Image by: Diana Wilkes

Overcoming challenges, embracing triumphs

Our journey was not without its share of challenges. From construction delays to navigating bureaucratic hurdles, resilience became our reality! An example of this was finding out that our buildings would not be ready in time for opening and having to work on contingency options, such as co-habitating with a local school, or operating out of a local facility, and finally landing on a temporary buildings solution. In addition, we had changes in staffing with our Ministry partners, which could make communications difficult at times – proactivity was essential. As PMs, we sometimes found ourselves spearheading efforts to keep our EBoT engaged and focused amidst these ‘bumps in the road’ and the commitments that our board members had in their personal and professional lives. Yet, by honouring our co-constructed ways of working (our norms) that were established very early on, we managed to maintain momentum and share the load.

Image by: Diana Wilkes

A Legacy of insight and inspiration

While the role of a presiding member is nuanced and difficult at times, it was actually a tremendous privilege to support this incredible community to establish their wonderful school.

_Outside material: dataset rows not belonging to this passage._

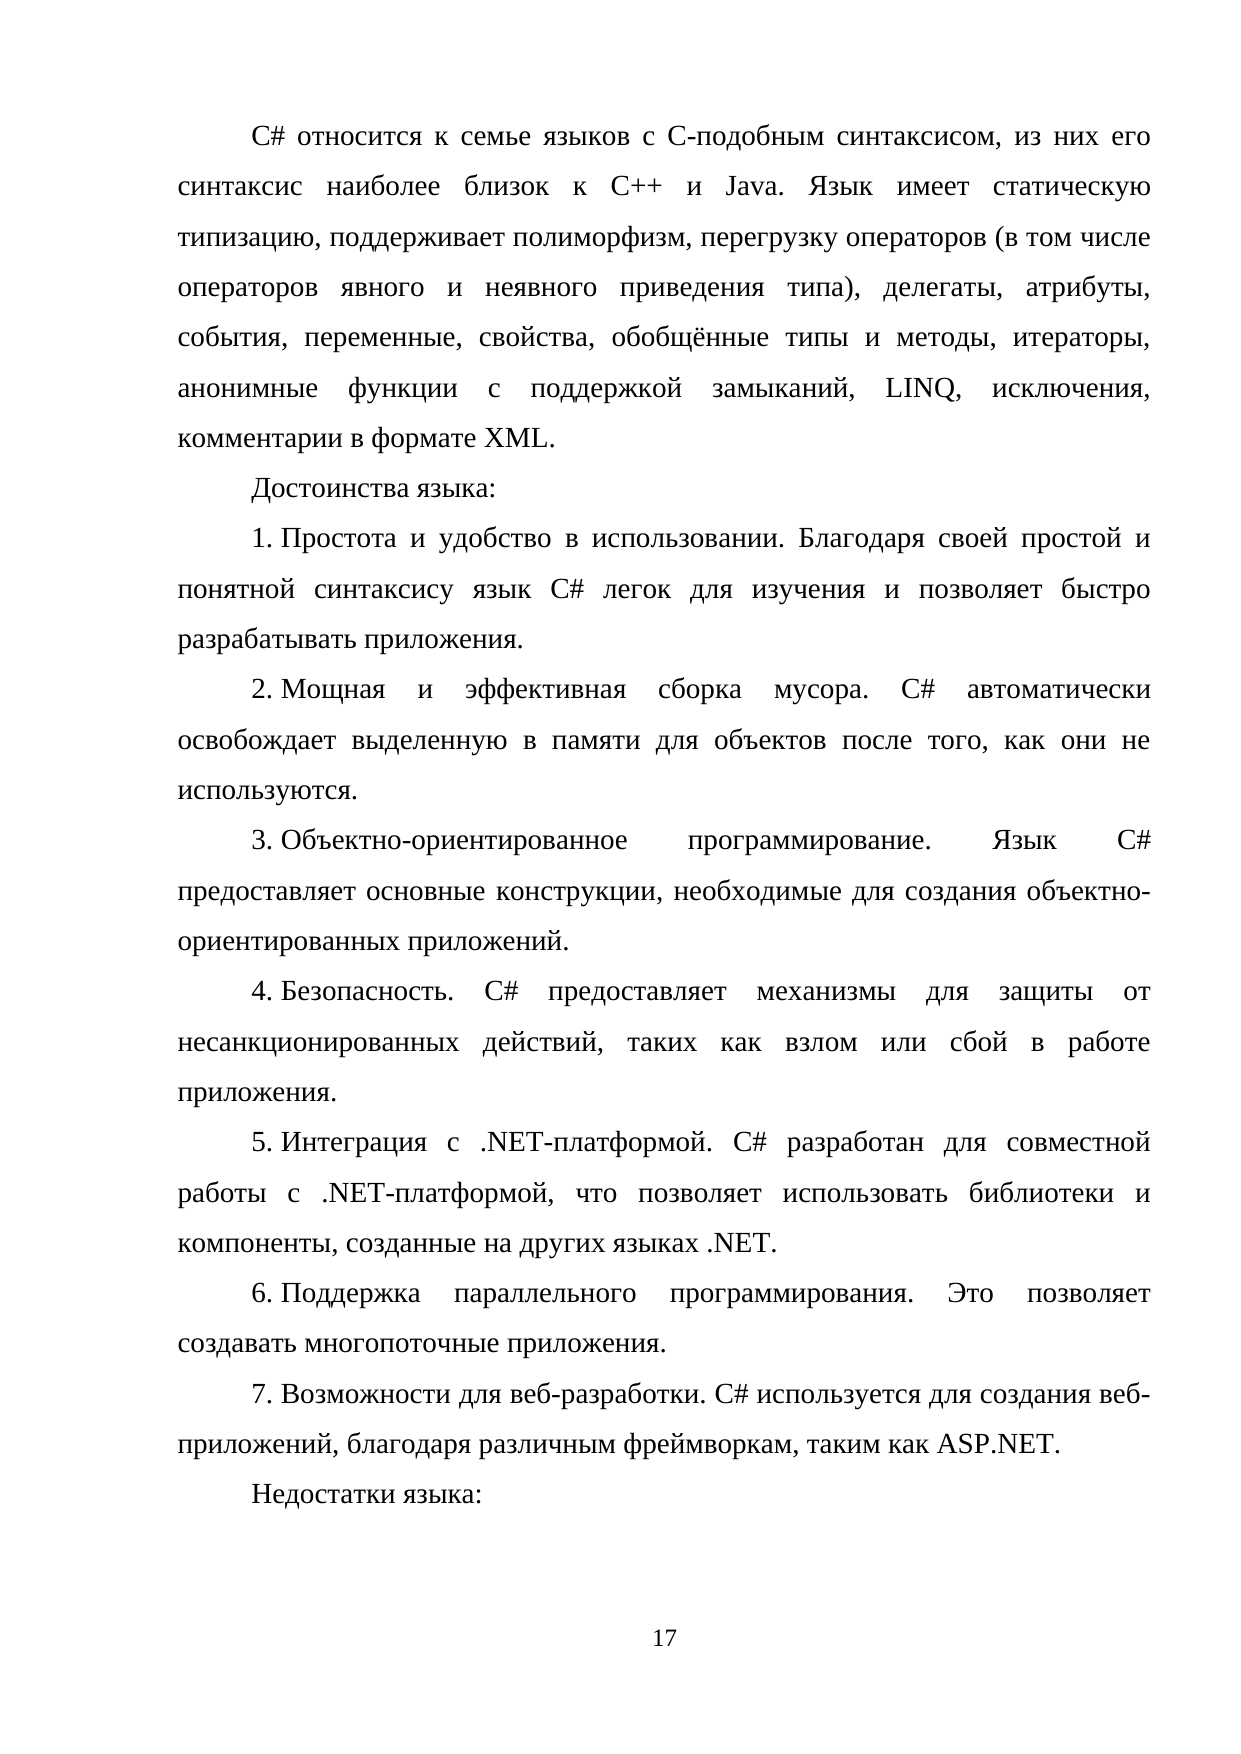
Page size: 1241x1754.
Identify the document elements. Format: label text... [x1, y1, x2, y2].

list Интеграция с .NET-платформой. C# разработан для совместной работы с .NET-платформой, что позволяет использовать библиотеки и компоненты, созданные на других языках .NET. [177, 1124, 1152, 1258]
list Возможности для веб-разработки. C# используется для создания веб-приложений, благодаря различным фреймворкам, таким как ASP.NET. [177, 1376, 1152, 1460]
list C# относится к семье языков с C-подобным синтаксисом, из них его синтаксис наиболее близок к C++ и Java. Язык имеет статическую типизацию, поддерживает полиморфизм, перегрузку операторов (в том числе операторов явного и неявного приведения типа), делегаты, атрибуты, события, переменные, свойства, обобщённые типы и методы, итераторы, анонимные функции с поддержкой замыканий, LINQ, исключения, комментарии в формате XML. [177, 118, 1152, 453]
list Мощная и эффективная сборка мусора. C# автоматически освобождает выделенную в памяти для объектов после того, как они не используются. [177, 672, 1152, 806]
list Поддержка параллельного программирования. Это позволяет создавать многопоточные приложения. [177, 1275, 1152, 1359]
list Безопасность. C# предоставляет механизмы для защиты от несанкционированных действий, таких как взлом или сбой в работе приложения. [177, 973, 1152, 1108]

A few final thoughts for those in, or considering, the role of a PM:

  1. Be open-minded, it’s not about you, it’s about the community and the kids. Make sure you get that voice, which is tricky in a new community but it is important.

  2. Every principal should give it a crack, as it provides you with a different perspective to your own board (outside-in lens) and it would be great PD. ????

  3. Always tap into the strengths of the board members (e.g. we had a governance and finance guru who was amazing to work with, and a board member with lived mātauranga Māori experience).

  4. Use your Education Brief, initially to plan, and then retrospectively to review and reflect.

Image by: Diana Wilkes

He waka eke noa | We are all in this together

So, when we bid farewell to this mahi, we were both filled with a sense of pride and gratitude. Our journey may have had its twists and turns, but keeping future ākonga at the heart of our decision-making means we can confidently leave Nukumea Primary School in the hands of an amazing parent-elected board and a tenacious team of educators.